Base 256 Compression

Fillo Farber · June 21, 2011

I'm looking for a way to compress 7 digit floats that range from 0.000001 to 9.999999 . I ran across the following Base 256 compression script in the WIKI. I thought I could adapt it to my use but I can't seem to get it to work correctly as shown in the WIKI. The return values I get all have a leading 0 (zero) in front of each character. *EDIT* Also any ideas as to how to convert this to use with a base 10 input would be greatly appreciated. I don't need those hyphens inserted but I need the decimal point. *END EDIT* Thanks in advance!

string lslBase256Chars = "0123456789abcdefghijklmnopqrstuvwxyz!\"#$%&'()*+™-./:;<=>?@ABCDEFGHIJKLMNOPQRSTUVWXYZ[\\]^_`{|}~¡¢£¤¥¦§¨©ª«¬®¯°±²³´µ¶·¸¹º»¼½¾¿ÀÁÂÃÄÅÆÇÈÉÊËÌÍÎÏÐÑÒÓÔÕÖ×ØÙÚÛÜÝÞßàáâãäåæçèéêëìíîïðñòóôõö÷øùúûüýþÿĀāĂăĄąĆćĈĉĊċČčĎďĐđĒēĔĕĖėĘęĚěĜĝĞğĠġĢģĤĥĦħĨĩĪīĬĭĮįİıĲĳĴĵĶķĸĹĺĻļĽľĿŀŁłŃńŅ";
string lslHexChars = "0123456789abcdef";
 
string compressKey(key _key) {
    string k = llToLower((string)llParseString2List((string)_key, ["-"], []));
    integer l = llStringLength(k);
    integer j;
    integer v;
 
    string out = "";
    integer i = 0;
    do {
        j = i + 1;
        v = (llSubStringIndex(lslHexChars, llGetSubString(k, i, i)) << 4) | 
            llSubStringIndex(lslHexChars, llGetSubString(k, j, j));
        out = (out = "") + out + llGetSubString(lslBase256Chars, v, v);
    } while ((i += 2) < l);
 
    return (out = k = "") + out;
}
 
key decompressKey(string k) {
    integer l = llStringLength(k);
    string out = "";
    integer v; integer j; integer x;
    integer i = 0;
 
    do {
        v = llSubStringIndex(lslBase256Chars, llGetSubString(k, i, i));
        j = v >> 4; x = v & 0xF;
        out = (out = "") + out + 
            llGetSubString(lslHexChars, j, j) + 
            llGetSubString(lslHexChars, x, x);
    } while ((++i) < l);
 
    return (key)llInsertString(
        llInsertString(
            llInsertString(
                llInsertString((out = "") + out, 8,"-"),
                13,
                "-"
            ),
            18,
            "-"
        ),
        23,
        "-"
    );
}

Fillo Farber · June 21, 2011

I think I found the issue with the leading zeros. I changed the one line in the output function from this:

out = (out = "") + out + llGetSubString(lslHexChars, j, j) + llGetSubString(lslHexChars, x, x);

to this:

out = (out = "") + out + llGetSubString(lslHexChars, x, x);

Void Singer · June 21, 2011

when you say compress, what exactly do you mean? floats store that much precision in only 6 bytes, so you aren't going to get much better than that. if you mean as text, then a key crusher isn't what you want.

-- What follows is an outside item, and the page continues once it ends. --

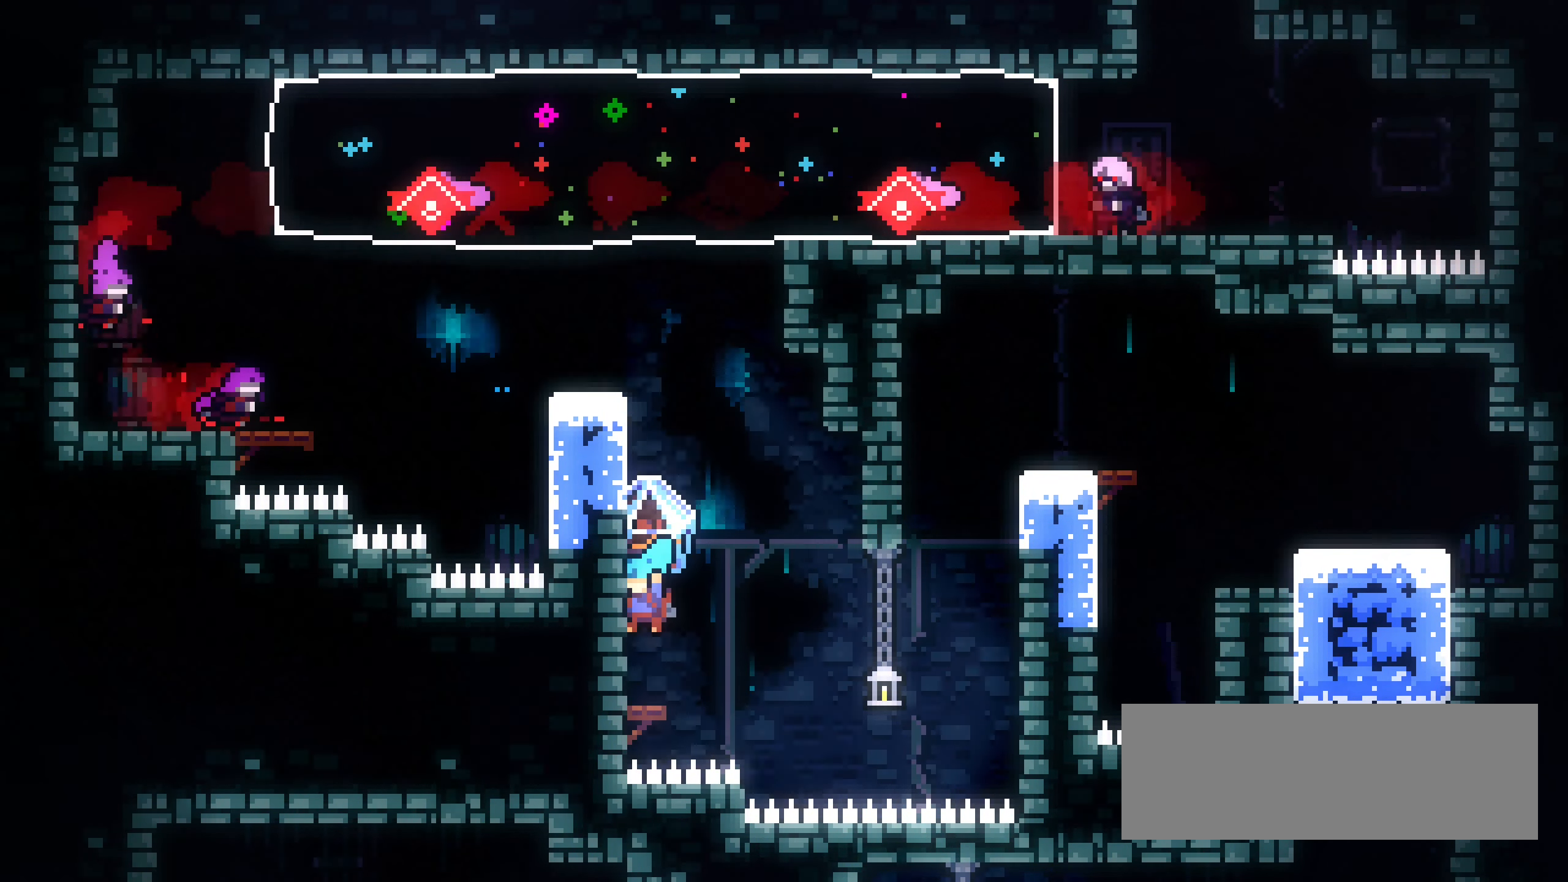
{"keys": ["grab", "jump1", "right"], "events": [[16, "left", "up"], [100, "right", "down"], [133, "jump1", "down"]]}
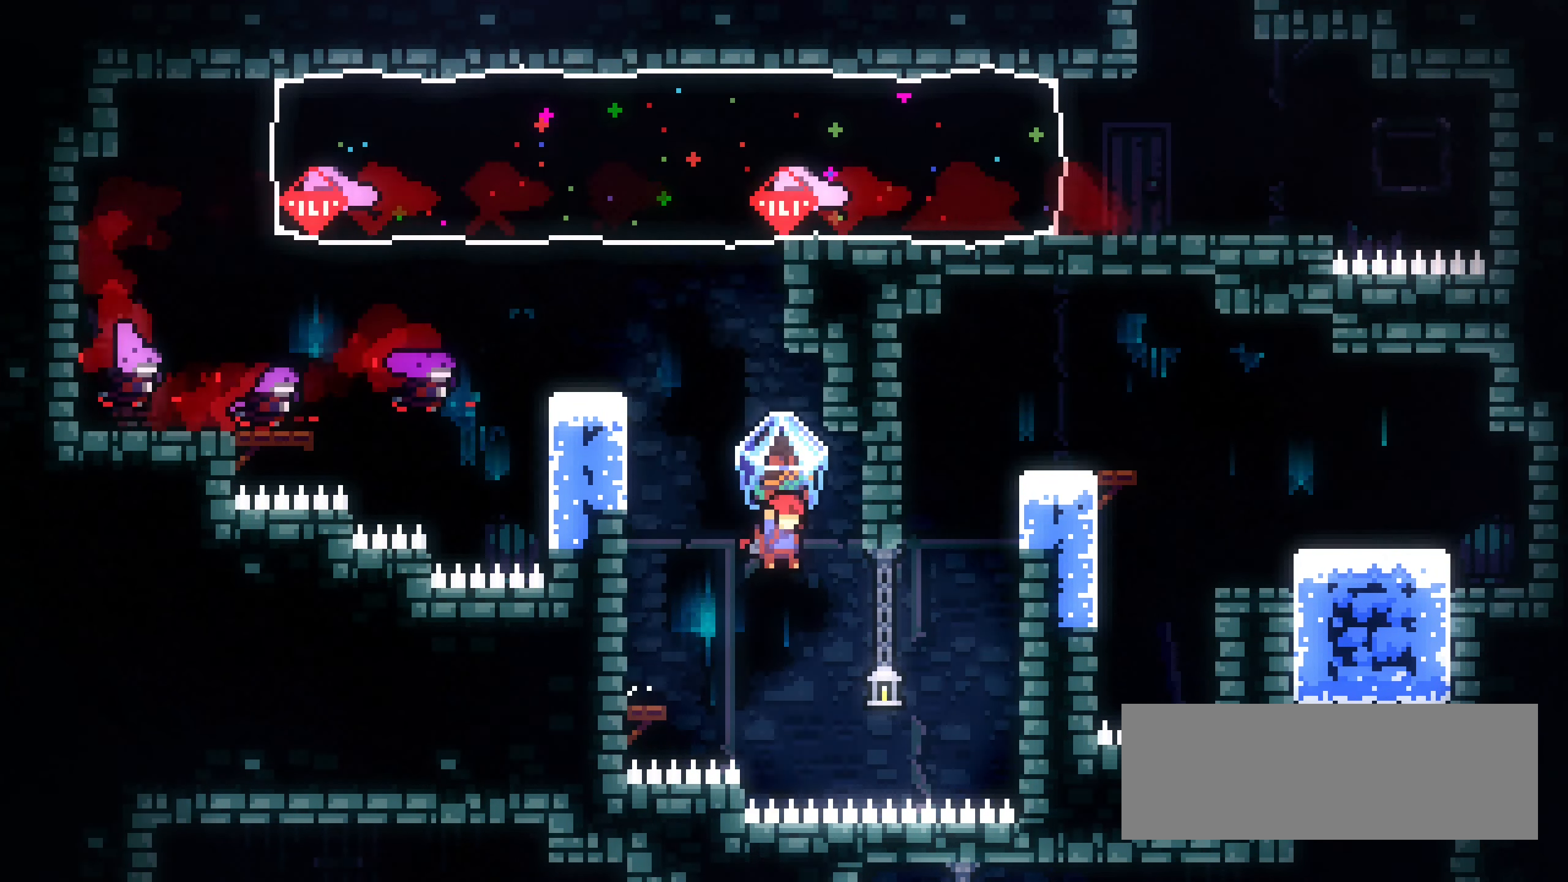
{"keys": ["dash", "grab", "right", "up"], "events": [[233, "up", "down"], [266, "dash", "down"], [283, "grab", "up"], [350, "jump1", "up"], [383, "grab", "down"]]}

Fillo Farber · June 21, 2011

Yes I want to compress the text and the only example I could find was this base 256 function. Thought I had it working but I found an error. What did you have in mind Void?

Kaluura Boa · June 21, 2011

Altho I fail to see the point, you can compress a float with a base 256 algorithm.

Here are 2 functions to convert a float to a 4-char string and back:

This should work (assuming there are no typo).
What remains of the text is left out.